住職レター H26年2月号

 豆まきをして、立春を迎えた後、急に寒くなりました。温暖な倉敷でこんなに積もったのは近年にないことです。
 午前中、法事に出掛けるためタクシーを呼ぼうと電話しましたが、ドライバーさんがみなさん出社できていないので、車は出せないとのことでした。結局ご当家で雪道仕様の自家用車をお持ちの方にお世話になることになりました。

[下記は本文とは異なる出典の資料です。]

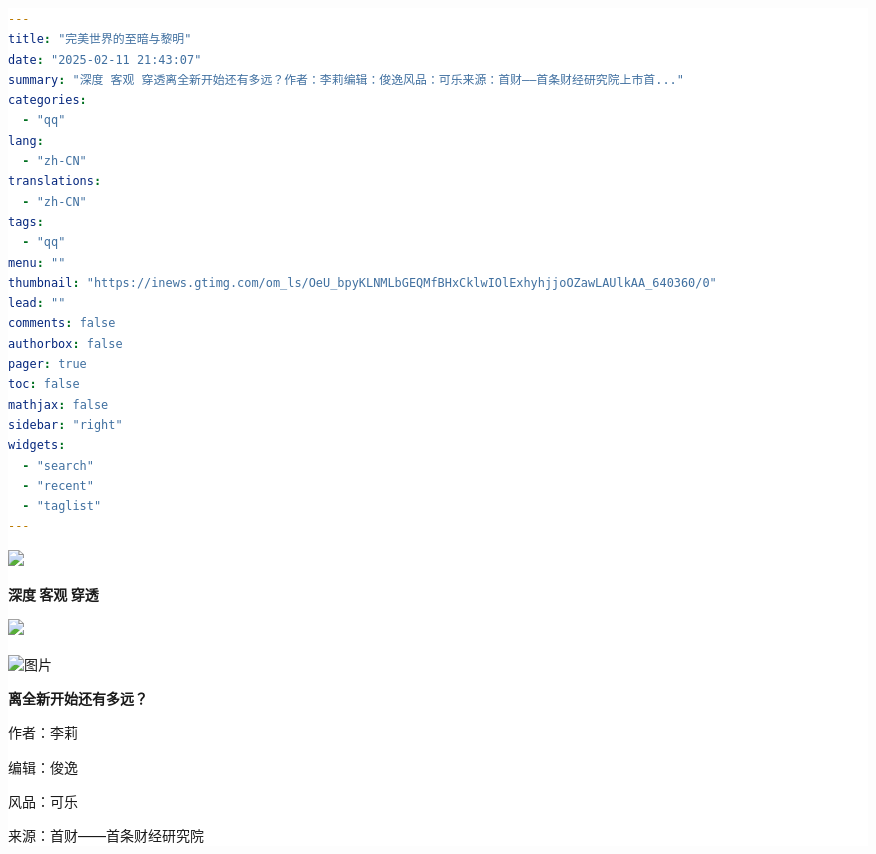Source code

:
 ```yaml
---
title: "完美世界的至暗与黎明"
date: "2025-02-11 21:43:07"
summary: "深度 客观 穿透离全新开始还有多远？作者：李莉编辑：俊逸风品：可乐来源：首财——首条财经研究院上市首..."
categories:
  - "qq"
lang:
  - "zh-CN"
translations:
  - "zh-CN"
tags:
  - "qq"
menu: ""
thumbnail: "https://inews.gtimg.com/om_ls/OeU_bpyKLNMLbGEQMfBHxCklwIOlExhyhjjoOZawLAUlkAA_640360/0"
lead: ""
comments: false
authorbox: false
pager: true
toc: false
mathjax: false
sidebar: "right"
widgets:
  - "search"
  - "recent"
  - "taglist"
---
```


![](https://inews.gtimg.com/om_bt/ONw7WGioIBuNkakk2x-wWa40kDJMcRYaC6yu6O3qDz1d4AA/641)

**深度 客观 穿透**

![](https://inews.gtimg.com/om_bt/ONw7WGioIBuNkakk2x-wWa40kDJMcRYaC6yu6O3qDz1d4AA/641)

![图片](https://inews.gtimg.com/om_bt/OlCem1sYnVbapUetvgw7XIGZVPhSV6MuTUl8rsjJoD8jMAA/641)

**离全新开始还有多远？**

  


  


  


  


作者：李莉

编辑：俊逸

风品：可乐

来源：首财——首条财经研究院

 平成16年の12月も押し迫っていた頃、やはり近年にない大雪が降りました。その頃母が闘病中で岡山の病院に入院しており、その日は私が付き添っていました。雪はだんだん激しくなり、交代に来てくれる筈だった姉も電車が不通で叶わず、間近に迫る除夜の鐘の準備だとか、年始の用意などの事を思い煩っておりましたが、どうすることもできず、とうとう二泊三日、病院に詰めることになりました。年末で静まりかえった院内で、昏睡状態の母もまた静かに眠っており、その傍らで本を読んだり、時々は一方的に話しかけたりしながら、ずっと二人きりで過ごしました。18歳で上京してから二十年間、四国、九州、北海道、大阪と全国をまわり、故郷に帰ってからも、こうして母と静かに過ごすことなどなかったのです。思いがけない雪が母と私に与えてくれた、今思えば貴重な時間でした。
 年明けて正月の二日、母は、雪が止んで駆けつけた夫と4人の子供たちの到着を待っていた様に、穏やかに旅立ちました。